Are the courts just a vehicle for statism? That is what they are in a Flenser world. Like mid-evil Bishops of the Catholic Church who ruled on the proper interpretation of another sacred document, while they sent transgressors to the rack.

There is no arguing with the narrow minded and myopic. For all their strict interpretation and fundamentalism, what they lack is fundamental logic, common sense, and basic human decency.

Frank   ·  December 3, 2010 08:51 PM

To say that M. Simon approves of the socially liberal judges who wrote Raich because he criticized Scalia's concurring opinion in Raich is a preposterous claim. Scalia sided with the liberal majority, and it was quite clear that Simon disagreed with them all, but was especially disappointed in Scalia. How on earth does that constitute approval of the liberal majority?
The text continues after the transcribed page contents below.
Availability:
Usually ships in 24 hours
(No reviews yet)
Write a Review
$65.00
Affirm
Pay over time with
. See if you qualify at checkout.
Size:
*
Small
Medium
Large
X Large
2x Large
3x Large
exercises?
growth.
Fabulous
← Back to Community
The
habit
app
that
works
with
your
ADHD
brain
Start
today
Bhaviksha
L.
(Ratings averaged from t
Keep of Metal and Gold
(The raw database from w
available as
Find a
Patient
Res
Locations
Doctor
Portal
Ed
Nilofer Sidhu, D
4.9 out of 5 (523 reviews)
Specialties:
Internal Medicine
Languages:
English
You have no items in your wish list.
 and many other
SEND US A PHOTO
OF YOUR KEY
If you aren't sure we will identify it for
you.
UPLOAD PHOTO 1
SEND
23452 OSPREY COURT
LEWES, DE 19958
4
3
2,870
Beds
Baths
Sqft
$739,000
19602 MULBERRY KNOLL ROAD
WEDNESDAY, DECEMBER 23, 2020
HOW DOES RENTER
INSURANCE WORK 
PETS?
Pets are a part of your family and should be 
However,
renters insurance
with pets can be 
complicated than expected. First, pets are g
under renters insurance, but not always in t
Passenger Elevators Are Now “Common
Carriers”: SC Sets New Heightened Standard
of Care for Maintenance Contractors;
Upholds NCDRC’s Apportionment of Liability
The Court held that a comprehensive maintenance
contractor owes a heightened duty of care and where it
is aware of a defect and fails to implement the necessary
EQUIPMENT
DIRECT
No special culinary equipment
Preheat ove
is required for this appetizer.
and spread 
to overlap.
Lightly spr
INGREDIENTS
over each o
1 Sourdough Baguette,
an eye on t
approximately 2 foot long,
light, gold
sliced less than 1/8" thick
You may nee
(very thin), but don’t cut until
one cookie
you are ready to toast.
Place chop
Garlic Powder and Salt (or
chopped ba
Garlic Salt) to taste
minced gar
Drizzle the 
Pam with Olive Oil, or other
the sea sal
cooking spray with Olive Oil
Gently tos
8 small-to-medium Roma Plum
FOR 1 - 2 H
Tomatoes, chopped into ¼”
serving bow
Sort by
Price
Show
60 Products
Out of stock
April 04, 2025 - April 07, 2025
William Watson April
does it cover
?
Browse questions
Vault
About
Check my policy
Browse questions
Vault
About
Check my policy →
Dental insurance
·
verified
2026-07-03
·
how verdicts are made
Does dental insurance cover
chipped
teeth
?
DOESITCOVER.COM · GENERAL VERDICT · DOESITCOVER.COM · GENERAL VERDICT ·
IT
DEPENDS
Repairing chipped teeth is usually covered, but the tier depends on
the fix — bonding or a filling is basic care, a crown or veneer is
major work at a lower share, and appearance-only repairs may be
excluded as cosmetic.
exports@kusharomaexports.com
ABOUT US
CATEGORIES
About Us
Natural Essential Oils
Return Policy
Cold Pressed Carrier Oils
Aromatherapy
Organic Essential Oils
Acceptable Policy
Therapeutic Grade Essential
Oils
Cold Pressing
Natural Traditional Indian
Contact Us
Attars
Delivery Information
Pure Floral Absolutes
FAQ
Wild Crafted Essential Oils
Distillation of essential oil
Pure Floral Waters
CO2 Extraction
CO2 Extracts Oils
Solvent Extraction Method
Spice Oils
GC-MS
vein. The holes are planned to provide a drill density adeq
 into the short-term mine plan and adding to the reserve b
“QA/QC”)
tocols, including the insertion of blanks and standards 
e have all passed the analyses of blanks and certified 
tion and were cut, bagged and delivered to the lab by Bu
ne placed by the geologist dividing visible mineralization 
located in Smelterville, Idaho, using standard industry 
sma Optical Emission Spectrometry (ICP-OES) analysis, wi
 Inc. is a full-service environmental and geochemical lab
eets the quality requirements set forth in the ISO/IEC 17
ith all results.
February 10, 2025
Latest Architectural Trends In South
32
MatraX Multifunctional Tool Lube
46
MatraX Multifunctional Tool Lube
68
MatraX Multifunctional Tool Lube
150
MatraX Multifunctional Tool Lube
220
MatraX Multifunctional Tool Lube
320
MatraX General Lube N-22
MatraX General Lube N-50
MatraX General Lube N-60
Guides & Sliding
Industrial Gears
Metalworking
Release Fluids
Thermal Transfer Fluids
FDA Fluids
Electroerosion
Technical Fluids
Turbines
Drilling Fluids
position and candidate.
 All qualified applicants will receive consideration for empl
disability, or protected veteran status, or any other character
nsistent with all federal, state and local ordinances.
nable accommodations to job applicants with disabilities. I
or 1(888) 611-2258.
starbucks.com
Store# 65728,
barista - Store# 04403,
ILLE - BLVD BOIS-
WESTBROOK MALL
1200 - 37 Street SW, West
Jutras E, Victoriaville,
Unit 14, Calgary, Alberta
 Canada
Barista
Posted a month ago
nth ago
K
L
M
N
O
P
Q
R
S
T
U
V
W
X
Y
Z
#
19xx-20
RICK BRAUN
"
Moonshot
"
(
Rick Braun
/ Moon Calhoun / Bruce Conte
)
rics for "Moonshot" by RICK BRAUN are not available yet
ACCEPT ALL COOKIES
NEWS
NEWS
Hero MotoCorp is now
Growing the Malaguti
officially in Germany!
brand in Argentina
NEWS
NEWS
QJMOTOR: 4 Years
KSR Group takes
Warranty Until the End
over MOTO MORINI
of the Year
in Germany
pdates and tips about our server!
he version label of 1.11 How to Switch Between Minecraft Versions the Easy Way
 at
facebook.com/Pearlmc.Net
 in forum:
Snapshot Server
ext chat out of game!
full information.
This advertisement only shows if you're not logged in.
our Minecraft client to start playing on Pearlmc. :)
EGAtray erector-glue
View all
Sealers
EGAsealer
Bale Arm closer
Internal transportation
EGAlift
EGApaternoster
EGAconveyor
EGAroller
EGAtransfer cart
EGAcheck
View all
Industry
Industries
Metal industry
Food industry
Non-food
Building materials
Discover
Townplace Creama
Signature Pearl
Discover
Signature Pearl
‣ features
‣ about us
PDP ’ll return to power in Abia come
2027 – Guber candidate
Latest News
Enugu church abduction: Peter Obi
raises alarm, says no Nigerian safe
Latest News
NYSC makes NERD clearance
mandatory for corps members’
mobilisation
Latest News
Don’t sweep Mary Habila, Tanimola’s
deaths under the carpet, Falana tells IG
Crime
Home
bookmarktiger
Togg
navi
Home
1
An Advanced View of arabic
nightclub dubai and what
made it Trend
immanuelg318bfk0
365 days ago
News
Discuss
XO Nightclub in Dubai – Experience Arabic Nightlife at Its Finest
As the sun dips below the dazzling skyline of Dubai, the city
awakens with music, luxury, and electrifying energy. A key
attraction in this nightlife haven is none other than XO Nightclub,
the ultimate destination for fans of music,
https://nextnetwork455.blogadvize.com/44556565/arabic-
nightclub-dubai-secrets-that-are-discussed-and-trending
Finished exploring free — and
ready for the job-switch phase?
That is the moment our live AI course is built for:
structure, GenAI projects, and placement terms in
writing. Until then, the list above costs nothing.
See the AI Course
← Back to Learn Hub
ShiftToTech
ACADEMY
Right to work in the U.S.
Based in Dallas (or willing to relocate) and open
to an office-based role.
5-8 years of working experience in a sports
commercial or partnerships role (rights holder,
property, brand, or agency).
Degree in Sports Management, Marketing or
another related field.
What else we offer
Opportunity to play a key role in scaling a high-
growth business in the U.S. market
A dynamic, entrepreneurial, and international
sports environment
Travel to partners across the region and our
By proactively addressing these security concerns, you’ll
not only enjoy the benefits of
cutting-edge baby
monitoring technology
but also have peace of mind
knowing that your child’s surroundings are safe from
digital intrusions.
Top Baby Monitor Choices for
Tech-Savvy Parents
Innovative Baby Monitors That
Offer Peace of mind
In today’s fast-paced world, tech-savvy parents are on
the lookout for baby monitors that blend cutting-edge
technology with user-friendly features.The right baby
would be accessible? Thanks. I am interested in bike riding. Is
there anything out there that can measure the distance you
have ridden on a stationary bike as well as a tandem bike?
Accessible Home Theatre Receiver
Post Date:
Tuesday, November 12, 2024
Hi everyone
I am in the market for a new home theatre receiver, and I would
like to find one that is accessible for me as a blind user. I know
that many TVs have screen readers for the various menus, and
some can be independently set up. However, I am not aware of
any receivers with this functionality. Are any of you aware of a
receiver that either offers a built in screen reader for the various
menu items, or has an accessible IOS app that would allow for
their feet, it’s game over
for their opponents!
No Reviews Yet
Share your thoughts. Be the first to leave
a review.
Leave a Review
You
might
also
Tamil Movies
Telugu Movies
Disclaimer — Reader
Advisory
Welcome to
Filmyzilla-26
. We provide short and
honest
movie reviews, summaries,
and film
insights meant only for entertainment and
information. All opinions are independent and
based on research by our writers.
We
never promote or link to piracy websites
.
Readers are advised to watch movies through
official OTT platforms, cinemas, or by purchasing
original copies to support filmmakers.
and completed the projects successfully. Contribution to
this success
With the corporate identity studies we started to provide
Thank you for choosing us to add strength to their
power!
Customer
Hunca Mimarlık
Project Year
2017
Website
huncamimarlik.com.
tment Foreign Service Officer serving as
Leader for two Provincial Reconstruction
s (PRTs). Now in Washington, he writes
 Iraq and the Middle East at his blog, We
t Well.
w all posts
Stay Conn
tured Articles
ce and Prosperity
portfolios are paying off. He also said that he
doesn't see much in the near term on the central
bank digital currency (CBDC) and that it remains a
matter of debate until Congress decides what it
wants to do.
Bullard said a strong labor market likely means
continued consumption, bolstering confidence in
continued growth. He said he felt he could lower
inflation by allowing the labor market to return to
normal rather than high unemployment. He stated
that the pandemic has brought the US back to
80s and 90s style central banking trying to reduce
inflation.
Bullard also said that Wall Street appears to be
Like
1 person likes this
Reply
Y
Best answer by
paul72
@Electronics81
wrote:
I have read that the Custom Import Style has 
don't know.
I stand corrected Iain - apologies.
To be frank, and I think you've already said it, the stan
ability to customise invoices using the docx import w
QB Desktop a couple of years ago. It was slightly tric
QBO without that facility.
Oh, I forgot. Simon is a "bigoted half-wit."

How very persuasive.

Eric Scheie   ·  December 5, 2010 12:30 AM

I think under the circumstances "bigoted half-wit" is an appellation I gratefully accept.

And Eric knows me well enough. I dislike the concurring opinions on Raich. But I despise Scalia.

When it comes to Constitutional fundamentalism I like Thomas. When the history of this era is written Thomas will go down as one of the very best in at least 100 years. And what he has going for him is something the other Justices are unable to get. Simplicity.